[START OF Extract provided]

How to De‑duplicate 1 Billion QQ Numbers: Bitmap, Bloom Filter, and Distributed Strategies
This article explores multiple techniques for efficiently deduplicating ten‑hundred‑million QQ identifiers, covering single‑machine bitmap methods, Bloom filter trade‑offs, external sorting, Spark and Redis distributed solutions, and a layered bitmap index that balances memory usage, speed, and accuracy.
Introduction
Recently a question appeared online: how to deduplicate 1 billion QQ numbers? This article shares several common solutions and practical tips.
Technical Challenges
1.1 Data Scale Analysis
Original data : 1 billion × 8 bytes = 8 GB
HashSet deduplication : requires at least 16 GB memory (Java object overhead)
Ideal solution : less than 1 GB memory
1.2 Core Challenges
Solution I – Single‑Machine Bitmap Method
2.1 Algorithm Principle
Use a bit array to represent the existence of each number.
public class BitMap {
private final byte[] bits;
public BitMap(int maxNum) {
this.bits = new byte[(maxNum >> 3) + 1];
}
public void add(int num) {
int arrayIndex = num >> 3;
int position = num & 0x07;
bits[arrayIndex] |= 1 << position;
}
public boolean contains(int num) {
int arrayIndex = num >> 3;
int position = num & 0x07;
return (bits[arrayIndex] & (1 << position)) != 0;
}
}2.2 QQ Range Optimization
QQ range: 10000 (5 digits) – 9999999999 (10 digits).
Bitmap memory calculation : (10^10 – 10^4) / 8 / 1024 / 1024 ≈ 1.16 GB
Optimization – store (qq – 10000) to reduce range.

[END OF Extract provided]
[START OF Recorded data]

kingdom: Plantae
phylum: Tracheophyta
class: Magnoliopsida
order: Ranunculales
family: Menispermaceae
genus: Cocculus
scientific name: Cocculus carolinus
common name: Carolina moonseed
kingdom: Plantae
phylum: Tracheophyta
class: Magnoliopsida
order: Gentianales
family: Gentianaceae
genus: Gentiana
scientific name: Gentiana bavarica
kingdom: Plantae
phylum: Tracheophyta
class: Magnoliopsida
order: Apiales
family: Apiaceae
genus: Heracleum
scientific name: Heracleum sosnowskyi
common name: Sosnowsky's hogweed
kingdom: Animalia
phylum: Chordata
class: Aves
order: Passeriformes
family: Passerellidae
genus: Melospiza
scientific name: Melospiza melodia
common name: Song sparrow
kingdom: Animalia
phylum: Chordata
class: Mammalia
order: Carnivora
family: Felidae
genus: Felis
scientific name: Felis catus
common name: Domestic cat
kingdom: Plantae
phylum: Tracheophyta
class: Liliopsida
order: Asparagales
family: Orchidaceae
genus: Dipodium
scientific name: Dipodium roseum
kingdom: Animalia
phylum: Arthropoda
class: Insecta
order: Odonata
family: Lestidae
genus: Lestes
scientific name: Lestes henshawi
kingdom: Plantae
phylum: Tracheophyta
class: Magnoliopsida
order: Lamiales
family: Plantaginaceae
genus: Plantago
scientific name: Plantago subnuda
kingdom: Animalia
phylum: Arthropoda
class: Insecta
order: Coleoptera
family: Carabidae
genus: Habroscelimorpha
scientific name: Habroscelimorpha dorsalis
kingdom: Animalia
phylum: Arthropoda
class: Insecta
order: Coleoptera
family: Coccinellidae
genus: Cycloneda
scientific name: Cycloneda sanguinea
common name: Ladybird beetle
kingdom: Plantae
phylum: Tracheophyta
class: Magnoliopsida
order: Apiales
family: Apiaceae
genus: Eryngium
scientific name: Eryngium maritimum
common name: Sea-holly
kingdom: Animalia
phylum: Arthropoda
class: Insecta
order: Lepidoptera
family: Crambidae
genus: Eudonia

[END OF Recorded data]

▸ **What this exercise asks**
(a) Reproduce the passage of the QQ deduplication article starting at "Introduction" and ending at "and practical tips.".
(b) In the QQ deduplication article, how much memory does HashSet deduplication require at minimum?
Base every answer only on the QQ deduplication article.

▸ **Results of the tasks**
(a)
Introduction
Recently a question appeared online: how to deduplicate 1 billion QQ numbers? This article shares several common solutions and practical tips.

(b) At least 16 GB, because of Java object overhead.